Seriously though, don’t underestimate the value of rest.
I know, I know – you may loathe exercise. But there are so many types of exercise that you can participate in – I’m not talking about running a marathon at this time.
Exercise has been proven to aid in the production of endorphins, which in turn, lift your mood.
What type of exercise – well, first and foremost, you want to ask your doctor. Find out when it is okay to begin exercising.
Short walks are an excellent way to start.
As you progress through your recovery, you can also increase the amount of exercise and also incorporate other types of exercise into your program – yoga, walking with the goals of further or longer time increments, biking (even stationary bikes if needed), and at some time in your recovery, you may be able to resume weight workouts – but again confer with your doctor and get his release for any exercise.
Medication, most times, is needed after surgery. It helps with pain, and pain can lead to feelings of depression after surgery. So be sure to continue with your medication and keep an open line of communication with your doctor.
Take the prescribed amount, and don’t quit taking your medication without letting your doctor know. Sometimes cutting out meds can lead to dangerous withdrawal symptoms, and we don’t want that.
Depression after surgery is not uncommon.

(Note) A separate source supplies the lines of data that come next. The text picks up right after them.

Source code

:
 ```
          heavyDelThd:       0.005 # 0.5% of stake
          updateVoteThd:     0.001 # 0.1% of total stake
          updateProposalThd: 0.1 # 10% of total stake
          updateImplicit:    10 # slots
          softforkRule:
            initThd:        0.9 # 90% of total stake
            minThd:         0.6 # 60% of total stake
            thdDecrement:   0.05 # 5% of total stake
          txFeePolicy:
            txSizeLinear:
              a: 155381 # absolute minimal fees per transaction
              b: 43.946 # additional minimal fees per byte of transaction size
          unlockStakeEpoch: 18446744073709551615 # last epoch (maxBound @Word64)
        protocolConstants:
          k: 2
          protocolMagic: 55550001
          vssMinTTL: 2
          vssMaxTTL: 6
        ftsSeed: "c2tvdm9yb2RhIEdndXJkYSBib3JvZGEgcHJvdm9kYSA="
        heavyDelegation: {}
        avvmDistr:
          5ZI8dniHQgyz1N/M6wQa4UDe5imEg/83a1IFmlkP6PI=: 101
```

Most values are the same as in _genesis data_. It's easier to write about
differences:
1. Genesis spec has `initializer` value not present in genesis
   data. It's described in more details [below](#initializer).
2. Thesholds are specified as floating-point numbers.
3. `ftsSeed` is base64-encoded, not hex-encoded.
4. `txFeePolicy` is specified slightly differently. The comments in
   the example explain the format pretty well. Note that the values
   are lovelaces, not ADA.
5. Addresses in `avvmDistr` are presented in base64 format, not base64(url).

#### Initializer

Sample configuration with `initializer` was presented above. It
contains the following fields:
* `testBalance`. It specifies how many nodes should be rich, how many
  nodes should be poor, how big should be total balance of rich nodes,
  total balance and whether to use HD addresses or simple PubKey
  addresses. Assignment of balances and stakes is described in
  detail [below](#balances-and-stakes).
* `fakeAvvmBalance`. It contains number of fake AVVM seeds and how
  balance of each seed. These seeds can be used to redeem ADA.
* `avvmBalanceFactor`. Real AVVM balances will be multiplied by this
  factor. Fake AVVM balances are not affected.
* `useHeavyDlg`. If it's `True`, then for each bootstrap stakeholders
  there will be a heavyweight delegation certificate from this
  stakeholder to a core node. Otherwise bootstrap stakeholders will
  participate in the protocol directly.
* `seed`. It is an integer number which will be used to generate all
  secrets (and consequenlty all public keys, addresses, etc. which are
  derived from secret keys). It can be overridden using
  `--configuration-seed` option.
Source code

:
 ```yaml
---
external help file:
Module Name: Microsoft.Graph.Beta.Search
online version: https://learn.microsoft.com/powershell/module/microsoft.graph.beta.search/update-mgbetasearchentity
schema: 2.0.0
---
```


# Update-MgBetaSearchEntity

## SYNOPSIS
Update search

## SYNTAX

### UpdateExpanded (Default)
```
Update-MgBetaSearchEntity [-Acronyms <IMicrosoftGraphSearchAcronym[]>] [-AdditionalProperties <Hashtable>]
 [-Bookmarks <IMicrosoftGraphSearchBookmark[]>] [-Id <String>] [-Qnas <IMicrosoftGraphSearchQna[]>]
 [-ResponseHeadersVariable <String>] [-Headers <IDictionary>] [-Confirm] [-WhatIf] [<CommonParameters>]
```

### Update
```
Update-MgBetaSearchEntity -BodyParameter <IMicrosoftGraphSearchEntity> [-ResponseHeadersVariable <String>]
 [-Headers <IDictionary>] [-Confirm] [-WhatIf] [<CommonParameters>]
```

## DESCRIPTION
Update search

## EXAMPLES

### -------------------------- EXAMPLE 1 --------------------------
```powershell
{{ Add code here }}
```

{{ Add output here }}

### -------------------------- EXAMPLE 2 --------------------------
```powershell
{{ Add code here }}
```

So many things are going on with our bodies after surgery that it’s surprising that more people don’t experience depression.
It’s true: feelings are nothing more than feelings, but those very feelings can be intense.
Always, always talk with someone if you continue to feel depressed or have thoughts of harming yourself.
As you progress through your recovery, those feelings of depression and anxiety should start to lift, especially if you take steps to conquer them.